DATA TO USE ▸

◆ ◆ ◆ ◆ ◆ ◆ ◆

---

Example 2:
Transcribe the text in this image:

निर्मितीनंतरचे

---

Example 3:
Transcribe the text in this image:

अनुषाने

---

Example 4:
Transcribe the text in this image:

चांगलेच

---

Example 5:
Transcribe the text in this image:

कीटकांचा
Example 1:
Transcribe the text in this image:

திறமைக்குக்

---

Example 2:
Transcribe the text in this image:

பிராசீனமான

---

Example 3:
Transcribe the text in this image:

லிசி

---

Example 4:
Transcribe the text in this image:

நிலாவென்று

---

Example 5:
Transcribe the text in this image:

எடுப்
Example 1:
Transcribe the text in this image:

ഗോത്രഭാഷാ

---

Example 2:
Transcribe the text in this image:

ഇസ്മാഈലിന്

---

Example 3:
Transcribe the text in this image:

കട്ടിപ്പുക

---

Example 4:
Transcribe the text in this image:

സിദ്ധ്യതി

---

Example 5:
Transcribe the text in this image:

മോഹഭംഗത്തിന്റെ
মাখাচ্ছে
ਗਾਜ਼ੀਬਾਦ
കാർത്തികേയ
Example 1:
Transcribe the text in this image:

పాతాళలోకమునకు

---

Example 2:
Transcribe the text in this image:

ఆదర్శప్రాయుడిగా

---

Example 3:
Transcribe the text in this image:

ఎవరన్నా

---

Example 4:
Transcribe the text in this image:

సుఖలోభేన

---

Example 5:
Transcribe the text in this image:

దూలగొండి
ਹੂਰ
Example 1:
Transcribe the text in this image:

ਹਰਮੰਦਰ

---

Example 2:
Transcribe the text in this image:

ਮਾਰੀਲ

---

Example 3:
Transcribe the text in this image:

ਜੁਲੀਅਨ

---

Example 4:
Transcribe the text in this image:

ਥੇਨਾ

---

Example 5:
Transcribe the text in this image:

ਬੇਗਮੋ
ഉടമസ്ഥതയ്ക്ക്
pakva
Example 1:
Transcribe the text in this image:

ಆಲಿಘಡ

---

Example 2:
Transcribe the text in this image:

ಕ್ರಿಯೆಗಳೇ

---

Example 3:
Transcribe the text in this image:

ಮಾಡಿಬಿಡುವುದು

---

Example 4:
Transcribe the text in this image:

◆ ◆ ◆ ◆ ◆ ◆ ◆

PROBLEM STATEMENT ▸ Your task is to reproduce the whole listing exactly.

EXERCISE SOLUTION ▸
---

Example 2:
Transcribe the text in this image:

निर्मितीनंतरचे

---

Example 3:
Transcribe the text in this image:

अनुषाने

---

Example 4:
Transcribe the text in this image:

चांगलेच

---

Example 5:
Transcribe the text in this image:

कीटकांचा
Example 1:
Transcribe the text in this image:

திறமைக்குக்

---

Example 2:
Transcribe the text in this image:

பிராசீனமான

---

Example 3:
Transcribe the text in this image:

லிசி

---

Example 4:
Transcribe the text in this image:

நிலாவென்று

---

Example 5:
Transcribe the text in this image:

எடுப்
Example 1:
Transcribe the text in this image:

ഗോത്രഭാഷാ

---

Example 2:
Transcribe the text in this image:

ഇസ്മാഈലിന്

---

Example 3:
Transcribe the text in this image:

കട്ടിപ്പുക

---

Example 4:
Transcribe the text in this image:

സിദ്ധ്യതി

---

Example 5:
Transcribe the text in this image:

മോഹഭംഗത്തിന്റെ
মাখাচ্ছে
ਗਾਜ਼ੀਬਾਦ
കാർത്തികേയ
Example 1:
Transcribe the text in this image:

పాతాళలోకమునకు

---

Example 2:
Transcribe the text in this image:

ఆదర్శప్రాయుడిగా

---

Example 3:
Transcribe the text in this image:

ఎవరన్నా

---

Example 4:
Transcribe the text in this image:

సుఖలోభేన

---

Example 5:
Transcribe the text in this image:

దూలగొండి
ਹੂਰ
Example 1:
Transcribe the text in this image:

ਹਰਮੰਦਰ

---

Example 2:
Transcribe the text in this image:

ਮਾਰੀਲ

---

Example 3:
Transcribe the text in this image:

ਜੁਲੀਅਨ

---

Example 4:
Transcribe the text in this image:

ਥੇਨਾ

---

Example 5:
Transcribe the text in this image:

ਬੇਗਮੋ
ഉടമസ്ഥതയ്ക്ക്
pakva
Example 1:
Transcribe the text in this image:

ಆಲಿಘಡ

---

Example 2:
Transcribe the text in this image:

ಕ್ರಿಯೆಗಳೇ

---

Example 3:
Transcribe the text in this image:

ಮಾಡಿಬಿಡುವುದು

---

Example 4:
Transcribe the text in this image:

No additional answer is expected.